A divorcing husband’s income was equivalent to that of senior judges and more than sufficient for his post-divorce needs, the High Court has ruled.
Mr Justice Holman also expressed his dismay at the “destructive litigation” that had swallowed up much of the marriage’s assets.
Daga v Bangur  EWFC 91 was the husband’s claim for a lump sum payment or other capital provision from the wife amounting to £1-1.5m.
Looking at his needs, the judge noted that the husband’s net annual income of £130,000 was the same as that of the Chief of Defence Staff, more than that of the Master of the Rolls (£125,000), but a little less than that of the Lord Chief Justice (£140,000).
He had only to pay £15,000 a year in relation to his son, plus a further £30,000 in rent.
This left £85,000 per annum, “which happens to be about the same as the entire net income from salary of a senior circuit judge”.
Looking at his annual expenditure, “it is simply beyond argument that the husband can sustain into the foreseeable future a very good lifestyle, entirely comparable to that enjoyed during the marriage, without the need for any capital provision at all, but based (as it always has been) on renting”.
Holman J ordered that there be a clean break with no capital payment from the wife.

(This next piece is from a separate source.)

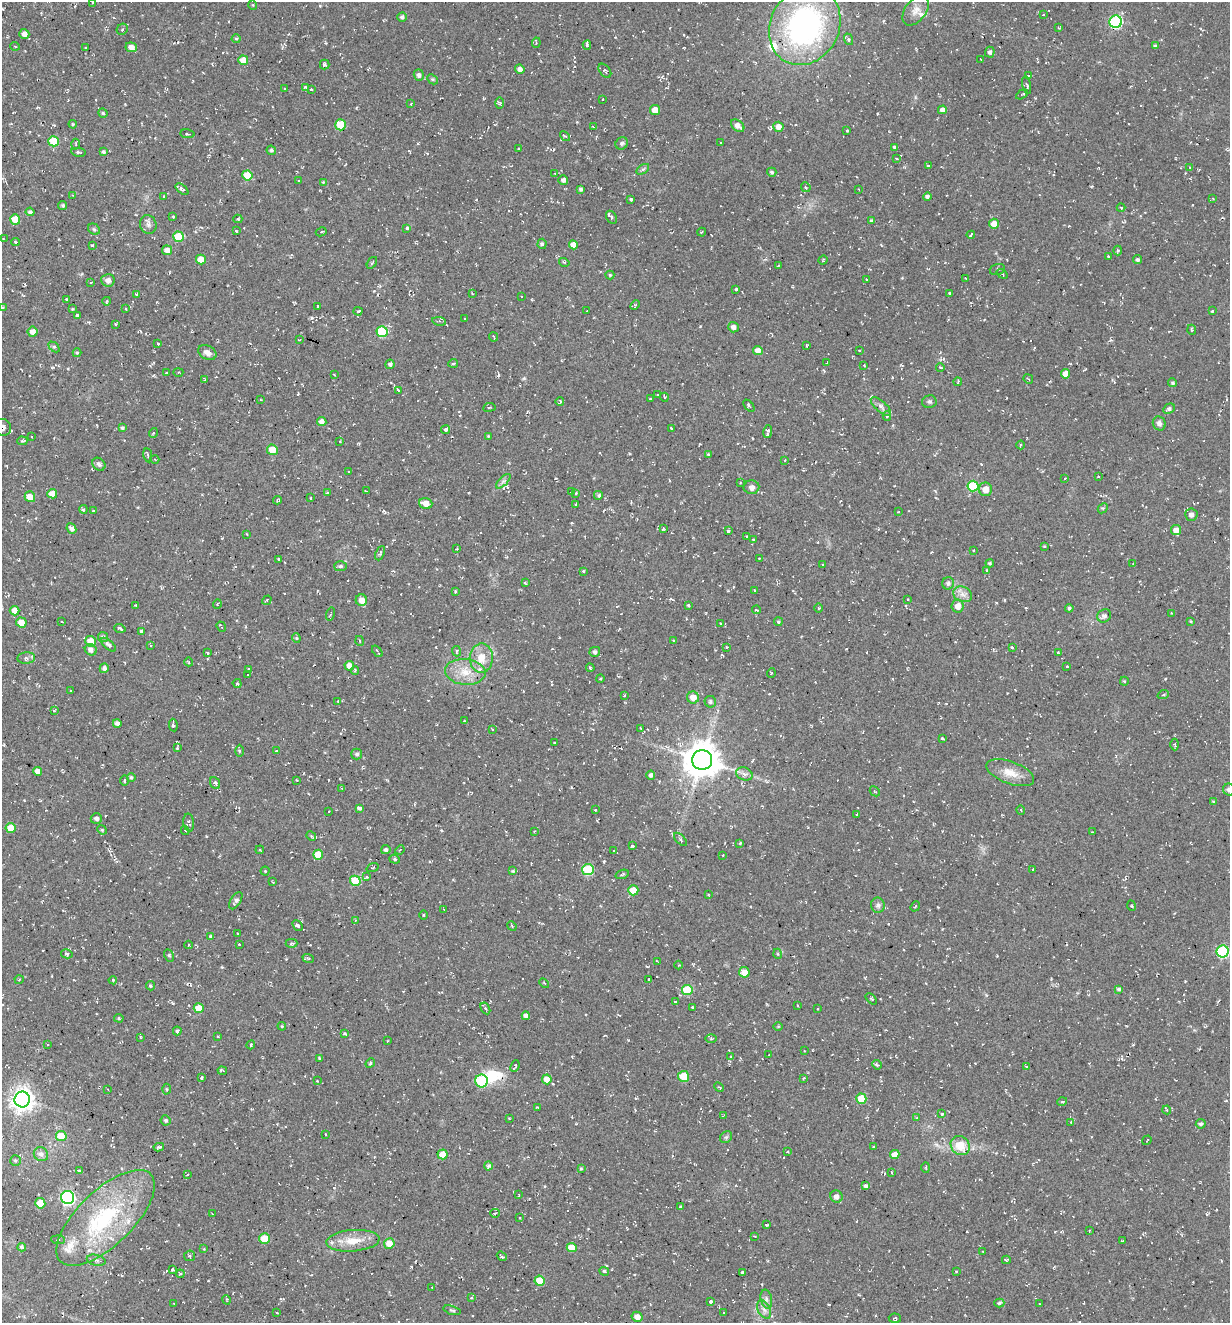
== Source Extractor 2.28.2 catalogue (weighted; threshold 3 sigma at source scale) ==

The judge found it “tragic” that the parties spent or incurred between them over £1m on legal costs.
About £380,000 related to litigation about their son, but almost £650,000 was spent litigating over finance – a sum that “could have made a very large contribution to the purchase cost of the sort of flat the husband now aspires to buy”.
He continued: “As it is, the savings of around £150,000 which the husband had accumulated during the course of the marriage by the time of separation have been wiped out, and each party now has considerable debts. There are now in this case no liquid matrimonial assets nor any ‘acquest’ [property acquired other than by inheritance] at all, but only large debts.”